#### TASK ITEM:
From the news article on Trump and Michael Cohen, copy word for word the passage starting with "An unexpected text" and going on through "at other critics.".
EXERCISE TEXT section start
The Sheffield Press

Politics

Trump and Michael Cohen quietly begin an unlikely rapprochement

By Darren Ryding ·
Trump and Michael Cohen quietly begin an unlikely rapprochement

An unexpected text from a White House friend and insider helped reopen a line between Donald Trump and Michael Cohen last summer, setting off a quiet thaw between a president and the former fixer who once said he would “take a bullet” for him. The rapprochement is striking because Cohen helped turn Trump from political survivor into a convicted felon, yet Cohen has so far avoided the public retaliation Trump has directed at other critics.

A New York jury found Trump guilty on May 30, 2024, of 34 felony counts of falsifying business records tied to hush-money payments meant to conceal damaging information from voters during the 2016 campaign. The verdict made Trump the first former U.S. president convicted of felony crimes. Cohen’s own legal history runs through the same political and criminal terrain: in 2018 he pleaded guilty to campaign finance violations, tax evasion and lying to Congress, and in December 2018 he was sentenced to three years in prison.

AI-generated illustration
AI-generated illustration

Cohen described the new phase of the relationship on 77 WABC’s “Cats & Cosby” show with John Catsimatidis and Rita Cosby. He said the thaw began about six months before his July 2026 comments, after a text relayed Trump’s empathy for the “hell” Cohen was facing. Cohen said the exchange happened while he was sitting with his wife at a restaurant, and he later described the relationship as “cordial and growing.” He also said Trump had reached out first.

Donald Trump — Wikimedia Commons
The White House via Wikimedia Commons (Public domain)

The shift underscores how closely self-preservation now tracks Trump’s power. Cohen was once one of Trump’s most visible defenders and later became one of his sharpest accusers, testifying against him and helping build the case that led to the 2024 Manhattan conviction. Trump has generally been aggressive toward critics who turned on him, but Cohen has not faced the same kind of legal retaliation or sustained public abuse. Their renewed contact, shaped by a shared sense of betrayal and the pressures of Trump’s return to the center of national politics, shows how quickly old enemies in his orbit can recalibrate when power changes hands.
EXERCISE TEXT section end
SOURCE DATA section start
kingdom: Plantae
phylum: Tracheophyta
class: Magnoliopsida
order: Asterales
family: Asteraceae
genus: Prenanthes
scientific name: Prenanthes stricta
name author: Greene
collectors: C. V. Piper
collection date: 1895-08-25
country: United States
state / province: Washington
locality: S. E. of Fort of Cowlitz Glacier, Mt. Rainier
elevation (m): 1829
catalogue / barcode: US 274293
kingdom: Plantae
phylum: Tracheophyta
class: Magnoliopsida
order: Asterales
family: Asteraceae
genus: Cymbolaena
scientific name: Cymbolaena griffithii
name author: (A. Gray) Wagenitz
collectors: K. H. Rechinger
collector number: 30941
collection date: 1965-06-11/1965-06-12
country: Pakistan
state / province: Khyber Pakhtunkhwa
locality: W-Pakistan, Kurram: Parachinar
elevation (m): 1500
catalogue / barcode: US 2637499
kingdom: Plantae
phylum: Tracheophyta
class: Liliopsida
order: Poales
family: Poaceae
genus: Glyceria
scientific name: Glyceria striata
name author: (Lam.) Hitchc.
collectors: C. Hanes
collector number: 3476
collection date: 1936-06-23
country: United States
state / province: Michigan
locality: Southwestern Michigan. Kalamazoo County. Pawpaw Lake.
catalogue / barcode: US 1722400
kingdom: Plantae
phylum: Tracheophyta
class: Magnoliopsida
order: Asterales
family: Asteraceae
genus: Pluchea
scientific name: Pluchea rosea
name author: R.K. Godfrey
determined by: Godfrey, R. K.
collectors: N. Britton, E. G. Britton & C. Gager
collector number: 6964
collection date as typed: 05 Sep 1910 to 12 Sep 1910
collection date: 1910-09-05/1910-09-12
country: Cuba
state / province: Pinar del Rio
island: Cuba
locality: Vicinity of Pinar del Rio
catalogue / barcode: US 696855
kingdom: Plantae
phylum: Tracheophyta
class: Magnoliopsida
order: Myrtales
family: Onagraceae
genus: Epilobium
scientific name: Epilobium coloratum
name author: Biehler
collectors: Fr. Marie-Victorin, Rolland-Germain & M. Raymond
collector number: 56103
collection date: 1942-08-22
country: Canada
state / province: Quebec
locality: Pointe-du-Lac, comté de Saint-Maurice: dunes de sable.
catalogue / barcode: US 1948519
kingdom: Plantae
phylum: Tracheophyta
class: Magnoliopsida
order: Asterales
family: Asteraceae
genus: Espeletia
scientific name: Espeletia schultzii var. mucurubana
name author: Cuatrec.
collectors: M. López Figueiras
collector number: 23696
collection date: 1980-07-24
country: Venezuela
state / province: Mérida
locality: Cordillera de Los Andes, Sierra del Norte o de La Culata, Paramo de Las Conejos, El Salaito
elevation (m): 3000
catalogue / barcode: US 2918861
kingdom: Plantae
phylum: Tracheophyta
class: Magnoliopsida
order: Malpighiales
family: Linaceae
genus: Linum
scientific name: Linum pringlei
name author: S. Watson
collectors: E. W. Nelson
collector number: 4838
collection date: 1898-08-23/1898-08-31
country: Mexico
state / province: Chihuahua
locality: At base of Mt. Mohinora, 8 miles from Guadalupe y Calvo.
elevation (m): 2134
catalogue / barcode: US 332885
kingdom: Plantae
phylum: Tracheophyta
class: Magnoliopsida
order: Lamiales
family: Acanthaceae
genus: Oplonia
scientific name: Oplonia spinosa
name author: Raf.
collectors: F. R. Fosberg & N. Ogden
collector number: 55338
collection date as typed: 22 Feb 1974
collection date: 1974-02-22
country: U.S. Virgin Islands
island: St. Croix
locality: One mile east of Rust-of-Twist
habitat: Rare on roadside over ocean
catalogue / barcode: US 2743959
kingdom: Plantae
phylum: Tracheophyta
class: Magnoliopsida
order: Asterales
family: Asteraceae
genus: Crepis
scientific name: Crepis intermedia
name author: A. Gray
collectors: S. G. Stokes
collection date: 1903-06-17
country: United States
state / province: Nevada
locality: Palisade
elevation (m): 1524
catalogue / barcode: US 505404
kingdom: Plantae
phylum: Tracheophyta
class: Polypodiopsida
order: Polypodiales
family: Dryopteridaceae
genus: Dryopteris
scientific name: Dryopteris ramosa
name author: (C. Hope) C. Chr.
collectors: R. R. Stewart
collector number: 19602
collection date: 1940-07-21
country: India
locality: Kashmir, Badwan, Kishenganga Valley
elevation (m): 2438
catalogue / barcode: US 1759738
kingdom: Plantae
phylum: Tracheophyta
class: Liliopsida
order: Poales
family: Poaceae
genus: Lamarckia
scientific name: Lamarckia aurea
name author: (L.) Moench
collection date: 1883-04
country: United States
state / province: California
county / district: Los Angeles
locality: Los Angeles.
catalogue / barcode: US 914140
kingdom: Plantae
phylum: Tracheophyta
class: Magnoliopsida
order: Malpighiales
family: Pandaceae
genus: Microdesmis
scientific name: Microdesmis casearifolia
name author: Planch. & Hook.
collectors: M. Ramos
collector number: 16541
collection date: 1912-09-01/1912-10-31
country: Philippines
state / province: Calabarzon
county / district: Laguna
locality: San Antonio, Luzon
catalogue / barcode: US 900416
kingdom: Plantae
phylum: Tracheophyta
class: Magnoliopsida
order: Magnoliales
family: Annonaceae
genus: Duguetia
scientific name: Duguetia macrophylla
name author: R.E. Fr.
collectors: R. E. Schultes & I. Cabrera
SOURCE DATA section end
#### THE COMPLETED TASK:
An unexpected text from a White House friend and insider helped reopen a line between Donald Trump and Michael Cohen last summer, setting off a quiet thaw between a president and the former fixer who once said he would “take a bullet” for him. The rapprochement is striking because Cohen helped turn Trump from political survivor into a convicted felon, yet Cohen has so far avoided the public retaliation Trump has directed at other critics.